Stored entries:
======

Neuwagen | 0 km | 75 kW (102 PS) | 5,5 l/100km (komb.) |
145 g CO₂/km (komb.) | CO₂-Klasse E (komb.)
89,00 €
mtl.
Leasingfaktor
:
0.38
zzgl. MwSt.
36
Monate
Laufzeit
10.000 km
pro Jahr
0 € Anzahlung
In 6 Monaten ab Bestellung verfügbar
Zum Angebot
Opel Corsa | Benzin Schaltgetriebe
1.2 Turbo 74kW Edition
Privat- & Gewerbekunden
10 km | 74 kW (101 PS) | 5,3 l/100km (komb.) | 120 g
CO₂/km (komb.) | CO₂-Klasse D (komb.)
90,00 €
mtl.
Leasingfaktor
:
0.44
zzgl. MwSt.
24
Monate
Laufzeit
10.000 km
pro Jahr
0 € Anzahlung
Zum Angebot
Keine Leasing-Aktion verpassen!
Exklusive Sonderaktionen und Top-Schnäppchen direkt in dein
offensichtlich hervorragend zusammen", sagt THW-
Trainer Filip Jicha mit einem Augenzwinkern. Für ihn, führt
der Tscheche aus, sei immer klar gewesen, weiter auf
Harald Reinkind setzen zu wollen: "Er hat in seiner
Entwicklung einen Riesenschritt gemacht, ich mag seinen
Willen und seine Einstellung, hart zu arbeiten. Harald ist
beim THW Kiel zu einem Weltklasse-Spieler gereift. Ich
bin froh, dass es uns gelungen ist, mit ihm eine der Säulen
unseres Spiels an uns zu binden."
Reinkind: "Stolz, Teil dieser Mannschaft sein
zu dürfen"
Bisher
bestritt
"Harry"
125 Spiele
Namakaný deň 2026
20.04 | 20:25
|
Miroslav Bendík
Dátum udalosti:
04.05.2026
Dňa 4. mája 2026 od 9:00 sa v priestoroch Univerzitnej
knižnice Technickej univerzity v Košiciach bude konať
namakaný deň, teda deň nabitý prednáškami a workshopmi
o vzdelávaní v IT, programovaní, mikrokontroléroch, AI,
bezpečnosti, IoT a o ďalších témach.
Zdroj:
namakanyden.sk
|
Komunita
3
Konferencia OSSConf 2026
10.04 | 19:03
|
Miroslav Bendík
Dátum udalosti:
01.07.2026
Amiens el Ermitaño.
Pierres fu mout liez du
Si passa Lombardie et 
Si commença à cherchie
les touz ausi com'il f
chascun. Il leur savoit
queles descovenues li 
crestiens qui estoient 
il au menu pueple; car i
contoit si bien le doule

======

# Exercise requirements
Print, please, the lines above from the very first through the one that holds "Willen und seine", both included, word for word and with nothing else.

# Written solution
Neuwagen | 0 km | 75 kW (102 PS) | 5,5 l/100km (komb.) |
145 g CO₂/km (komb.) | CO₂-Klasse E (komb.)
89,00 €
mtl.
Leasingfaktor
:
0.38
zzgl. MwSt.
36
Monate
Laufzeit
10.000 km
pro Jahr
0 € Anzahlung
In 6 Monaten ab Bestellung verfügbar
Zum Angebot
Opel Corsa | Benzin Schaltgetriebe
1.2 Turbo 74kW Edition
Privat- & Gewerbekunden
10 km | 74 kW (101 PS) | 5,3 l/100km (komb.) | 120 g
CO₂/km (komb.) | CO₂-Klasse D (komb.)
90,00 €
mtl.
Leasingfaktor
:
0.44
zzgl. MwSt.
24
Monate
Laufzeit
10.000 km
pro Jahr
0 € Anzahlung
Zum Angebot
Keine Leasing-Aktion verpassen!
Exklusive Sonderaktionen und Top-Schnäppchen direkt in dein
offensichtlich hervorragend zusammen", sagt THW-
Trainer Filip Jicha mit einem Augenzwinkern. Für ihn, führt
der Tscheche aus, sei immer klar gewesen, weiter auf
Harald Reinkind setzen zu wollen: "Er hat in seiner
Entwicklung einen Riesenschritt gemacht, ich mag seinen
Willen und seine Einstellung, hart zu arbeiten. Harald ist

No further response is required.